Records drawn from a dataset

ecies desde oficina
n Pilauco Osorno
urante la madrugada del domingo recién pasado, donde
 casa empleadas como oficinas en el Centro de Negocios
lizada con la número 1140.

Exercise requirements: Write out every record again, exactly as it was written.

Task solution:
ecies desde oficina
n Pilauco Osorno
urante la madrugada del domingo recién pasado, donde
 casa empleadas como oficinas en el Centro de Negocios
lizada con la número 1140.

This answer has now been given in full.